Convert Hugging Face models to OpenVINO format
Compare code model performance on benchmarks
Track, rank and evaluate open LLMs and chatbots
Generate and view leaderboard for LLM evaluations
Evaluate AI-generated results for accuracy
Convert and upload model files for Stable Diffusion
Calculate GPU requirements for running LLMs
Create and upload a Hugging Face model card
Find and download models from Hugging Face
Merge machine learning models using a YAML configuration file
Generate leaderboard comparing DNA models
Create demo spaces for models on Hugging Face
Browse and submit model evaluations in LLM benchmarks
OpenVINO Export is a tool designed to convert models from the Hugging Face ecosystem into the OpenVINO format. OpenVINO (Open Visual Inference and Neural Network Optimization) is an open-source toolkit developed by Intel for optimizing and deploying AI inference. By exporting models to OpenVINO format, users can leverage OpenVINO's optimizations for improved performance on Intel hardware.

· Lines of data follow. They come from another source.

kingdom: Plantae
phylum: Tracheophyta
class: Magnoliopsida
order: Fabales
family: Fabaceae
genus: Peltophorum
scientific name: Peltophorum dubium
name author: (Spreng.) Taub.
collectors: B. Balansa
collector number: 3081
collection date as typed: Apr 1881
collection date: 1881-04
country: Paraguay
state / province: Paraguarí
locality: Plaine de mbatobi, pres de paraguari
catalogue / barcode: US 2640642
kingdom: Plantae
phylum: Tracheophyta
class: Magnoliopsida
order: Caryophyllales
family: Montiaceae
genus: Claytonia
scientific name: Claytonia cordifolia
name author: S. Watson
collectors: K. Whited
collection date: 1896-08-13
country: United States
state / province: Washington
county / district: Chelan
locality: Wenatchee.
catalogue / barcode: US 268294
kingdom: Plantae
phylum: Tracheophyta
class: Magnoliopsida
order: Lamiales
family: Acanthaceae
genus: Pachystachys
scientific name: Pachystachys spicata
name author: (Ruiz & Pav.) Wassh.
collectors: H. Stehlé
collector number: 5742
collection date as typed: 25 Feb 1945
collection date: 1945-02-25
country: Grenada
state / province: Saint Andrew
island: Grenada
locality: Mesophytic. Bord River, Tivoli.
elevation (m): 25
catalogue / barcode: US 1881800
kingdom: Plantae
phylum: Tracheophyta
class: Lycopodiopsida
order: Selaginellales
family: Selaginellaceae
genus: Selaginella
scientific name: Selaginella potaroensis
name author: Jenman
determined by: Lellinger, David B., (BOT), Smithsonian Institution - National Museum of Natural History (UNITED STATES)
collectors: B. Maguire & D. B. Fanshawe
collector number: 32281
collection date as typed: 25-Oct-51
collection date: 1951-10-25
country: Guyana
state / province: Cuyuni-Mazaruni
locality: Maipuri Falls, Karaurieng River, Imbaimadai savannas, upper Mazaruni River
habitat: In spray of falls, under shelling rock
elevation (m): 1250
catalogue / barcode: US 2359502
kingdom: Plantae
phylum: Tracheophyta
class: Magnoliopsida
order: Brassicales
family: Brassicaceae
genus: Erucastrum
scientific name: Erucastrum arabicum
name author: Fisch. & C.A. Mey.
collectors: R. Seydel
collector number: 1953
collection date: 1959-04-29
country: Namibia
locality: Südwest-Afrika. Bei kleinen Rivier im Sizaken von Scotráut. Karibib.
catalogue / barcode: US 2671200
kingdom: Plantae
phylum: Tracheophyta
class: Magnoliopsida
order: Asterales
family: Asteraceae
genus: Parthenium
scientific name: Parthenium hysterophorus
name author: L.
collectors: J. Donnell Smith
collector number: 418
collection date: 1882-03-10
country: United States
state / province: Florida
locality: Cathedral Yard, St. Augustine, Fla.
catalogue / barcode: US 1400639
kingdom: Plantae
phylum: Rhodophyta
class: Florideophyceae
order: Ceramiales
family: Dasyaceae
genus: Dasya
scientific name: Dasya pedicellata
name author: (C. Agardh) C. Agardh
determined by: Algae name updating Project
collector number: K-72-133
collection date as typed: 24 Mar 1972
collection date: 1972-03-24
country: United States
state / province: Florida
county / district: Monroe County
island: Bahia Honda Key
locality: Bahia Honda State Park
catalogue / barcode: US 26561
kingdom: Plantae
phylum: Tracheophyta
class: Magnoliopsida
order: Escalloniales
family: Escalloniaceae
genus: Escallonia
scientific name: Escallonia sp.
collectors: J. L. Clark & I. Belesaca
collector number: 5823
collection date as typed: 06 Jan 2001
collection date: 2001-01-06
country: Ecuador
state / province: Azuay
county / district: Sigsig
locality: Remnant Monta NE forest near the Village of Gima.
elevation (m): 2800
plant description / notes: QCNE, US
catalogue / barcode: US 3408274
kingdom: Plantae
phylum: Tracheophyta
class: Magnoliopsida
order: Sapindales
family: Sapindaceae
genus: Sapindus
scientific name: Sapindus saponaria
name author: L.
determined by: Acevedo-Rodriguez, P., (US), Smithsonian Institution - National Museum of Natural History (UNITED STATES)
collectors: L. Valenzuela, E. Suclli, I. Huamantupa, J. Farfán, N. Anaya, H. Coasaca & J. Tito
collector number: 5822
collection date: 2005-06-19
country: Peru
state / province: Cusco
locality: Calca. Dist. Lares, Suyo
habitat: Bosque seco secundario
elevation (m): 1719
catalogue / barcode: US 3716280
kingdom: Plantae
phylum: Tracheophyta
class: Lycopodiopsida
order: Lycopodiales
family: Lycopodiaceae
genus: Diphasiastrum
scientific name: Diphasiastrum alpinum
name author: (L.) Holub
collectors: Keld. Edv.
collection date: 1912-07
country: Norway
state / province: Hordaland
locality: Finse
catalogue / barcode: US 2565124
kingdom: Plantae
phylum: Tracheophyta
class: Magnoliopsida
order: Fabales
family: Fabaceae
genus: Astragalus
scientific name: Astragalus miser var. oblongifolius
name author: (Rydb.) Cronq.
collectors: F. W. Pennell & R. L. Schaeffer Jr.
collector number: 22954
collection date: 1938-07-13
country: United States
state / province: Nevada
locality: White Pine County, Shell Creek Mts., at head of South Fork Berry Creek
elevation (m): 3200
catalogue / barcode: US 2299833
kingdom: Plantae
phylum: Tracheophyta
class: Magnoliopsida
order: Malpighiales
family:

• Model Conversion: Converts Hugging Face models to OpenVINO format for compatibility with OpenVINO inference engines. • Hardware Optimization: Enables optimized inference on Intel CPUs, GPUs, and other accelerators. • Model Compatibility: Supports a wide range of Hugging Face models, including popular architectures like BERT, ResNet, and more. • Performance Enhancements: Takes advantage of OpenVINO's graph optimizations for faster and more efficient inference.
# Example code snippet
from openvino.export import export_to_openvino
model = AutoModel.from_pretrained("bert-base-uncased")
export_to_openvino(model, "bert-base-uncased-openvino")
What models are supported by OpenVINO Export?
OpenVINO Export supports a wide range of models from the Hugging Face ecosystem, including transformer-based models, convolutional neural networks, and more. However, compatibility depends on the model architecture and its support in OpenVINO.
Will converting my model to OpenVINO improve performance?
Yes, OpenVINO optimizations can significantly improve inference performance on Intel hardware. The exact performance gain depends on the model, hardware, and optimization settings.
How do I troubleshoot issues during model conversion?
Check the OpenVINO Export logs for error messages, ensure the model is supported, and verify that your OpenVINO installation is up-to-date. You can also refer to the official OpenVINO documentation and community forums for additional guidance.